Comment 5 Alexey Proskuryakov 2010-07-07 14:09:45 PDT
Created attachment 60776 [details]
a simpler test

I'll need to think about this patch more deeply, we may be violating some more general ownership rules here. It's awesome that we have a reproducible test case!

>     m_bufferedAmountAfterClose = m_channel->bufferedAmount(); // May dereference m_channel.
>     if (m_channel)
>         m_channel->close();

This comment at least is wrong - we don't care about m_channel being dereferenced - all we care about to make this call is m_channel being non-null. WebSocket holds its own reference to channel.

I have a simpler reproducible case, one that doesn't even need to create another WebSocket. It crashes in several different places.
Comment 6 Alexey Proskuryakov 2010-07-07 17:16:33 PDT
Comment on attachment 60341 [details]
Fix

The title of the bug isn't great - there are multiple crash locations being fixed, not just waitForMethodCompletion(). And this isn't about creating a WebSocket object from onclose(), as the original description said.

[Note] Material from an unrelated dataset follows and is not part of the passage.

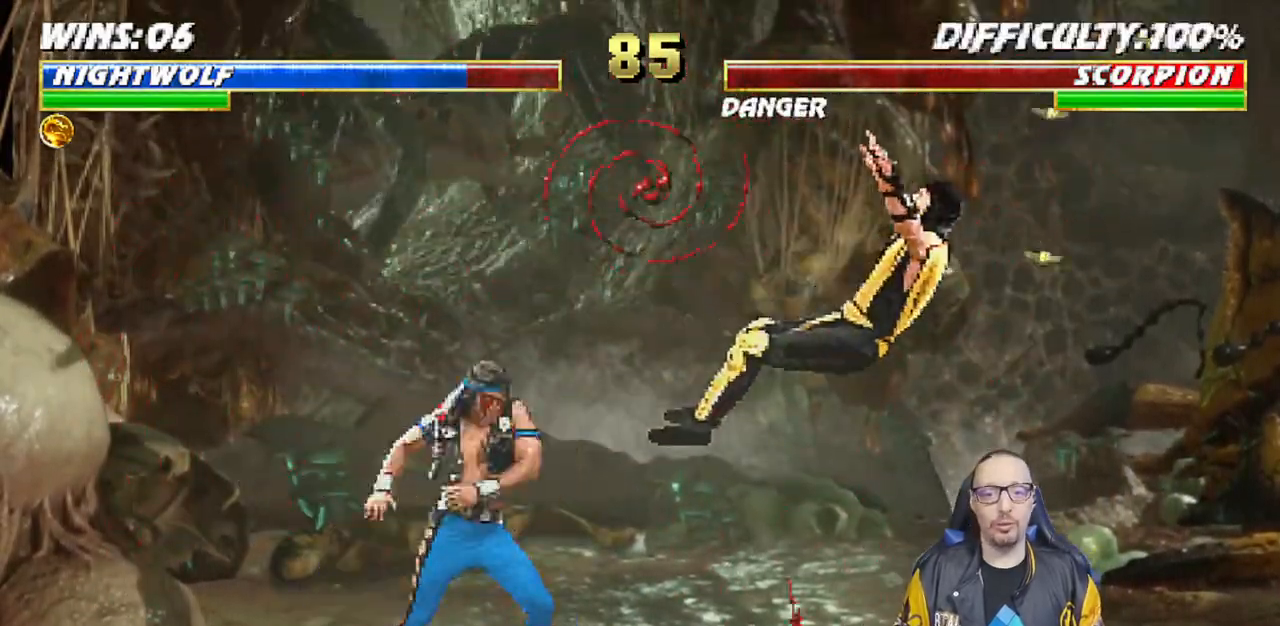
{"buttons": [], "left_stick": "center", "right_stick": "center", "events": [[67, "CROSS", "up"], [133, "CROSS", "down"], [317, "CROSS", "up"]]}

I think that this patch is fine, and just needs better comments.
Comment 7 Yuta Kitamura 2010-07-09 02:44:40 PDT
Created attachment 61023 [details]
Fix v2 (Simplify test, add comments)
Comment 8 Yuta Kitamura 2010-07-09 02:47:42 PDT
Apologies for delay in response. In the new patch, I tried to:
- Add more comments and clarify the situation.
- Simplify the test according to Alexey's proposal.

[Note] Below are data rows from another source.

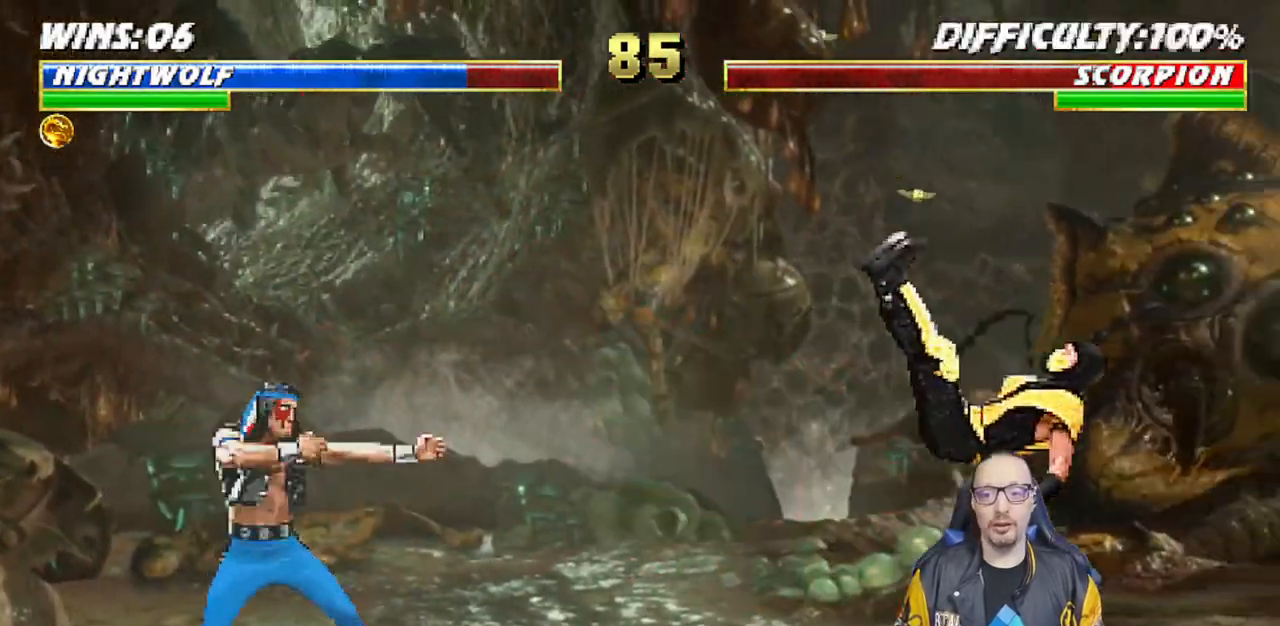
{"buttons": ["L1", "DPAD_RIGHT"], "left_stick": "center", "right_stick": "center", "events": [[100, "DPAD_RIGHT", "down"], [117, "L1", "down"]]}
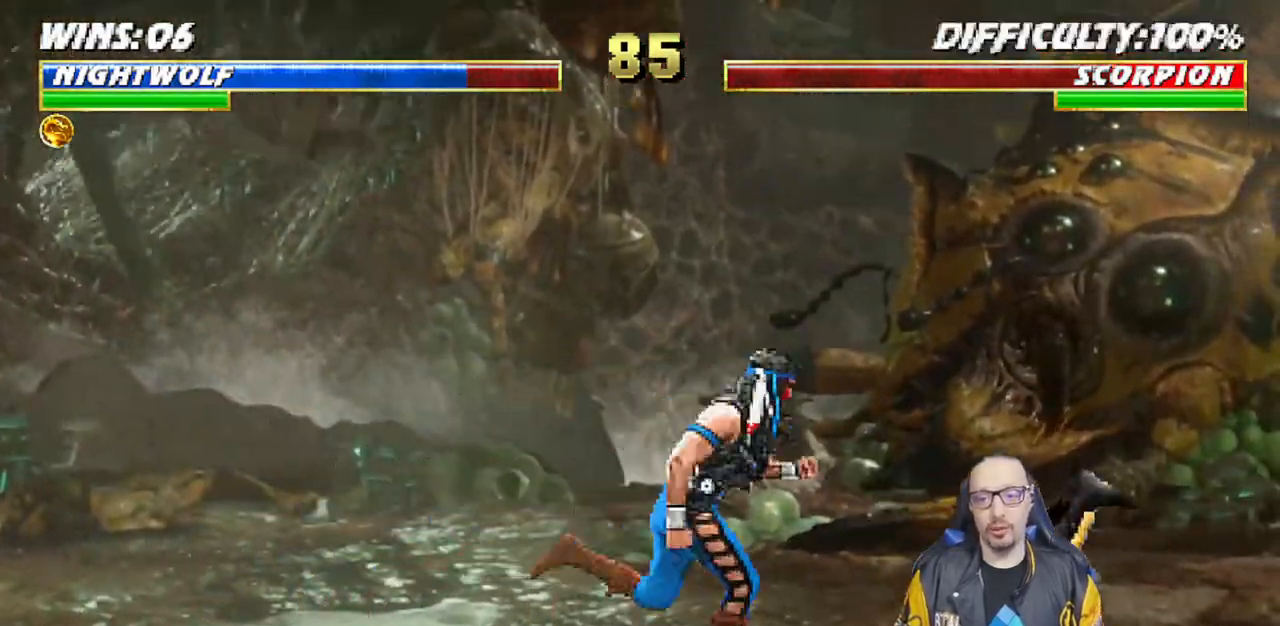
{"buttons": [], "left_stick": "center", "right_stick": "center", "events": [[33, "DPAD_UP", "down"], [233, "DPAD_RIGHT", "up"], [233, "DPAD_UP", "up"], [283, "L1", "up"]]}
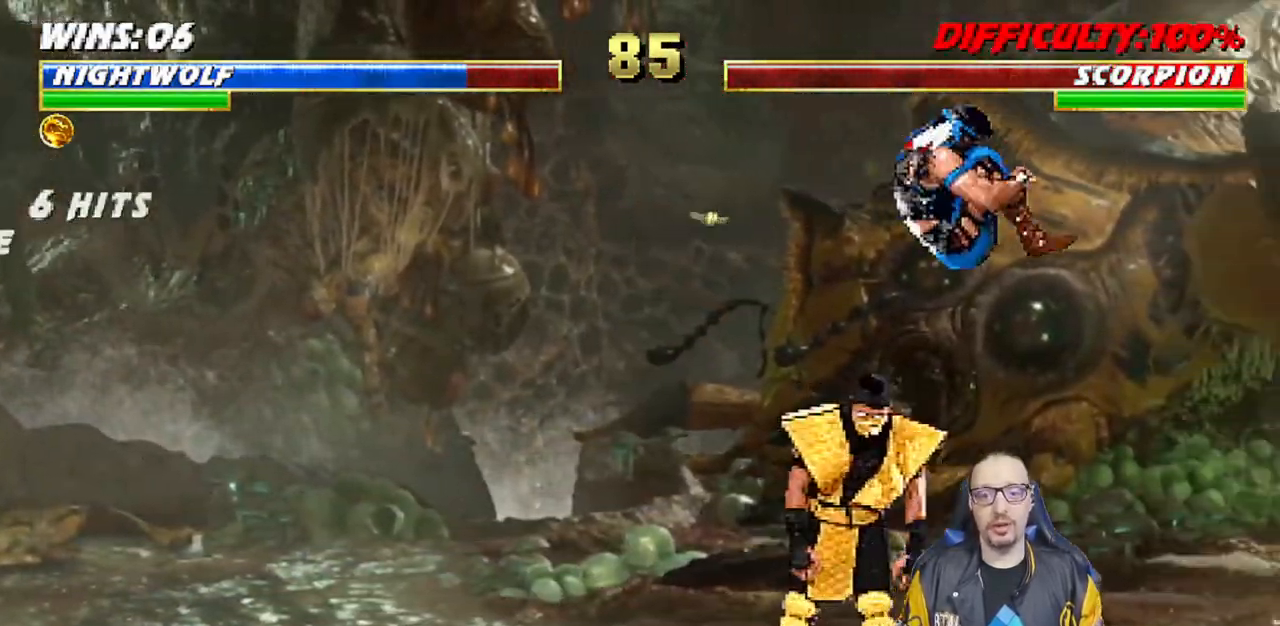
{"buttons": [], "left_stick": "center", "right_stick": "center"}
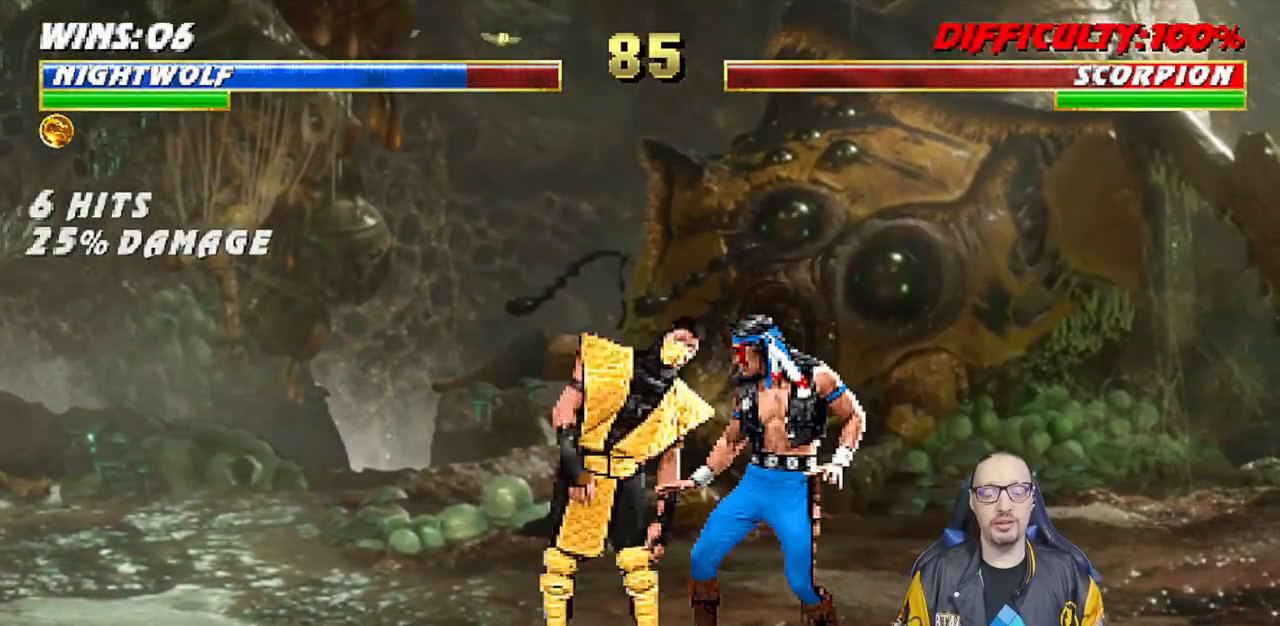
{"buttons": [], "left_stick": "center", "right_stick": "center", "events": [[50, "DPAD_RIGHT", "down"], [50, "L1", "down"], [67, "DPAD_UP", "down"], [233, "DPAD_UP", "up"], [250, "DPAD_RIGHT", "up"], [267, "L1", "up"]]}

Could you take another look?
Comment 9 Alexey Proskuryakov 2010-07-09 10:23:30 PDT
Comment on attachment 61023 [details]
Fix v2 (Simplify test, add comments)

 +      m_bufferedAmountAfterClose = m_channel->bufferedAmount(); // May dereference m_channel.

This comment is still misleading, we don't care about it being dereferenced. WebSocket holds its own reference to m_channel.

I thin that the real explanation is that a didClose notification may be already queued, which we will inadvertently process while waiting for bufferedAmount() to return.
Comment 10 Yuta Kitamura 2010-07-12 06:41:46 PDT
Created attachment 61222 [details]
Fix v3 (Improve comments as per Alexey's suggestion)
Comment 11 WebKit Commit Bot 2010-07-12 19:42:50 PDT
Comment on attachment 61222 [details]
Fix v3 (Improve comments as per Alexey's suggestion)

Clearing flags on attachment: 61222

Committed r63159: <http://trac.webkit.org/changeset/63159>
Comment 12 WebKit Commit Bot 2010-07-12 19:42:54 PDT
All reviewed patches have been landed.  Closing bug.